TEMPO/ Imam Yunni
Infografis
Nazaruddin Mengaku Tak Mengerti Isi Surat Dakwaan
TEMPO.CO, Jakarta - Terdakwa kasus suap proyek Wisma Atlet SEA Games, Muhammad Nazaruddin, mengaku tidak mengerti isi surat dakwaan yang diajukan jaksa penuntut umum dalam sidang di Pengadilan Tindak Pidana Korupsi DKI Jakarta, Rabu, 14 Desember 2011.
Pernyataan ini muncul menjawab pertanyaan majelis hakim setelah jaksa penuntut umum selesai membacakan jawaban atas eksepsi (keberatan terdakwa) Nazaruddin. "Pada sidang perdana 30 November lalu, saya katakan saya tidak mengerti dengan apa yang didakwakan kepada saya," kata Nazaruddin.
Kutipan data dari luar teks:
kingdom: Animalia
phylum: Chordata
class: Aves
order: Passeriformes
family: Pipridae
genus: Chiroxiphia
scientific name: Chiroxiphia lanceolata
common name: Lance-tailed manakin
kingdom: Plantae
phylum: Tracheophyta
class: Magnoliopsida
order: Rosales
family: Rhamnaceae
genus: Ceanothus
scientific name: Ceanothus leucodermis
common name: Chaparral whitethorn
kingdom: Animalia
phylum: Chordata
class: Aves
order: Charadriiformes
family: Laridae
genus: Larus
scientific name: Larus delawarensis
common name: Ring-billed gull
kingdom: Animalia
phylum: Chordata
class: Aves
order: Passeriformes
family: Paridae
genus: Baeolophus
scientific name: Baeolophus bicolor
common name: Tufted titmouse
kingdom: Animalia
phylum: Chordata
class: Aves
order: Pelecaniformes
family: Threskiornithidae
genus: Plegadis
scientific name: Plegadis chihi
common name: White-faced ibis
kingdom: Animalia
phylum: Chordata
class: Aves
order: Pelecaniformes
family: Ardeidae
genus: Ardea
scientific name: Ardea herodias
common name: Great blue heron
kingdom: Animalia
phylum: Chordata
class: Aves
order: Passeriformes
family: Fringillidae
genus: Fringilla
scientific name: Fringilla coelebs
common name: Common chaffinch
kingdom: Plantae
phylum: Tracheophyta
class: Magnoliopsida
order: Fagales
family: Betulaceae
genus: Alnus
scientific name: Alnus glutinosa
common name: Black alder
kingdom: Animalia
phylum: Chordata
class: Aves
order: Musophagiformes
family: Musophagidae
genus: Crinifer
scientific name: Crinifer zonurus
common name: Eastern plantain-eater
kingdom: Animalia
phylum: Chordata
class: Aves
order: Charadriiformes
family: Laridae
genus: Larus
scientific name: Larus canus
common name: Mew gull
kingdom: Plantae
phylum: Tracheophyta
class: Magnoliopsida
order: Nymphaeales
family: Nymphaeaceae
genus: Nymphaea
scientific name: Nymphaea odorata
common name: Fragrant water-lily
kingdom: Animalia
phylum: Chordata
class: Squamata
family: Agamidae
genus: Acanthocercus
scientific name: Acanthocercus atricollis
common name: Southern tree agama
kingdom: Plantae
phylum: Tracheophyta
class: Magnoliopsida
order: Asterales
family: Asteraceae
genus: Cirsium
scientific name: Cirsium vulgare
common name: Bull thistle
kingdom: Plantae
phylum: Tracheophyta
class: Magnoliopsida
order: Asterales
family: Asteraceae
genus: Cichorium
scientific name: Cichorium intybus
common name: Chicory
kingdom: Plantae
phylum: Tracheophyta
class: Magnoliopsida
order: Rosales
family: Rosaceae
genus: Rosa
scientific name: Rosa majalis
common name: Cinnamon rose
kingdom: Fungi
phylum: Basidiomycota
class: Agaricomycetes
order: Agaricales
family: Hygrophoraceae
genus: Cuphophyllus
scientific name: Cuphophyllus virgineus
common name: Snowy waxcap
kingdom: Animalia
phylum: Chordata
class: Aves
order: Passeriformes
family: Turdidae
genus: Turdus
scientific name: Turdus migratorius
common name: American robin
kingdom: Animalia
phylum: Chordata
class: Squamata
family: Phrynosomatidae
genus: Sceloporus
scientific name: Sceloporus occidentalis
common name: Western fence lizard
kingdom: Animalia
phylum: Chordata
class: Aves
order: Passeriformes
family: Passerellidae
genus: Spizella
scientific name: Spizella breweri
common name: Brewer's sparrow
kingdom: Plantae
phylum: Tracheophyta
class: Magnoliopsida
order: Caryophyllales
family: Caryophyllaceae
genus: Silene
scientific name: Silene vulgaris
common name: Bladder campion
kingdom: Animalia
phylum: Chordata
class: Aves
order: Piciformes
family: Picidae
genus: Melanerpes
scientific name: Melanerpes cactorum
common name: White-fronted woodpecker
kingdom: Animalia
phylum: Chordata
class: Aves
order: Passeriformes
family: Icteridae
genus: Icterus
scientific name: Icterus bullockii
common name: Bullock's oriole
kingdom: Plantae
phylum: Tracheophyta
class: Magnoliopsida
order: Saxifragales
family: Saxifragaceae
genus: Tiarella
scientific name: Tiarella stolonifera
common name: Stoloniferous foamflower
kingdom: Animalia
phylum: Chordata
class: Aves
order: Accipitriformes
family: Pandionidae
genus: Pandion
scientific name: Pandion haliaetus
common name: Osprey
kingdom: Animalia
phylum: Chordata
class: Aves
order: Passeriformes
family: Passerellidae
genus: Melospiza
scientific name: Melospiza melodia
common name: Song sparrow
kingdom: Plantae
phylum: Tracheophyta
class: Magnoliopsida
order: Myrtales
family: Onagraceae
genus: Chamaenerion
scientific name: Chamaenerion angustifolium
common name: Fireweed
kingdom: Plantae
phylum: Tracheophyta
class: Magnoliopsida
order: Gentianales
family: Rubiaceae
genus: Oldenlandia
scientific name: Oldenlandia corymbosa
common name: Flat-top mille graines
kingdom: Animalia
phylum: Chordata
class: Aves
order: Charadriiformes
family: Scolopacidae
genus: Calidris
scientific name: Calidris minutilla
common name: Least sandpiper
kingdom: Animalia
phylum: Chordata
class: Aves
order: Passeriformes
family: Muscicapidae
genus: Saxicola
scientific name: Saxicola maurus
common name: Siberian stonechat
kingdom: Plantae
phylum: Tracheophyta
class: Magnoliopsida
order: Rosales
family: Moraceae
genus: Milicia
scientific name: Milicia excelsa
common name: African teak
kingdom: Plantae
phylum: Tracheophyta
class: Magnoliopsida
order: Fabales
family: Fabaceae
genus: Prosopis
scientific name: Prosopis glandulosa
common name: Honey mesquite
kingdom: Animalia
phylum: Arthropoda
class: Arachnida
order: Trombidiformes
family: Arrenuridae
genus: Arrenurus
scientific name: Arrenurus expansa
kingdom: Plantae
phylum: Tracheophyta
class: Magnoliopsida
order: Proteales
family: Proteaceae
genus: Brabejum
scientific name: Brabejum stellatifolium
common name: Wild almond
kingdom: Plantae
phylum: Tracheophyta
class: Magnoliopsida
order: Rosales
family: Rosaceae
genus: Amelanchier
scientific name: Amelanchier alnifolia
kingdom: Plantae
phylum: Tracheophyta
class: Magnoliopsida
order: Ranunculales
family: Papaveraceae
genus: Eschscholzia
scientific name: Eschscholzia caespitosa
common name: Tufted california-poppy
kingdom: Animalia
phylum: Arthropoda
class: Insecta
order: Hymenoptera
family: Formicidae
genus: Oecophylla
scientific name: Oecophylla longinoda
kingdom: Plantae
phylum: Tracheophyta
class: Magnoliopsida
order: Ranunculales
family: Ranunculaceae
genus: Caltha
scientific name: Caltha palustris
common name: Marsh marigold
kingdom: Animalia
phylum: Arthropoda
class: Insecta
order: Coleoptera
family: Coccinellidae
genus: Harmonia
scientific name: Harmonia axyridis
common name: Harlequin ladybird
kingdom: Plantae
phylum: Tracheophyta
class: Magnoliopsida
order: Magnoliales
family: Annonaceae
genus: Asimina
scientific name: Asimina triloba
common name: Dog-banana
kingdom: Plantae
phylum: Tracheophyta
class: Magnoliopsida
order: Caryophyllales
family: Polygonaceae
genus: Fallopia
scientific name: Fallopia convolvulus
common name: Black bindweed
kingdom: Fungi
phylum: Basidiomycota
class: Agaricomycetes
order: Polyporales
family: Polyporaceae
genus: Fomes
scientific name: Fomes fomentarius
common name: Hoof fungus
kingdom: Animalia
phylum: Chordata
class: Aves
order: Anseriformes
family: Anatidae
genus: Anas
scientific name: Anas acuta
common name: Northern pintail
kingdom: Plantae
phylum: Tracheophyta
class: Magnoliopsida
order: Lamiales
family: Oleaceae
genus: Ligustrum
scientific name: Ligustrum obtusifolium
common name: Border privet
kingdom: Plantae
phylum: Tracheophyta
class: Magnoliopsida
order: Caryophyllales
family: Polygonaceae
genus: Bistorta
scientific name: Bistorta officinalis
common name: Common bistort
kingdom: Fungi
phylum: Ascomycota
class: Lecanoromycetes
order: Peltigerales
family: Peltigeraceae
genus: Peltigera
Ia juga menyatakan tidak pernah dilibatkan dalam proses pemeriksaan untuk surat dakwaan tersebut. Mantan Bendahara Umum Partai Demokrat ini menghadiri persidangan dengan mengenakan batik lengan panjang berwarna biru tua.
Sebelumnya, jaksa menyatakan menolak eksepsi yang diajukan tim penasihat hukum terdakwa yang menyatakan surat dakwaan dibuat berdasarkan keterangan orang lain, bukan terdakwa. Pengacara terdakwa menganggap keterangan sepihak itu tidak bisa dijadikan dasar dalam mendakwa seseorang.
"Bahwa penuntut umum dalam membuat surat dakwaan berdasarkan alat bukti yang sah yang diperoleh dari hasil pemeriksaan penyidikan yang telah dituangkan dalam berkas perkara," kata jaksa Edy Hartoyo saat membacakan jawaban atas eksepsi terdakwa.
Nazaruddin didakwa menerima suap Rp 4,6 miliar dari Mindo Rosalina Manulang dan Mohammad El Idris. Suap itu diduga ada kaitannya dengan terpilihnya PT Duta Graha Indah, perusahaan tempat Idris menjabat manajer pemasaran, sebagai pemenang lelang proyek Wisma Atlet senilai Rp 191 miliar. Rosalina telah diganjar hukuman penjara 2 tahun enam bulan, sedangkan Idris dihukum 2 tahun penjara.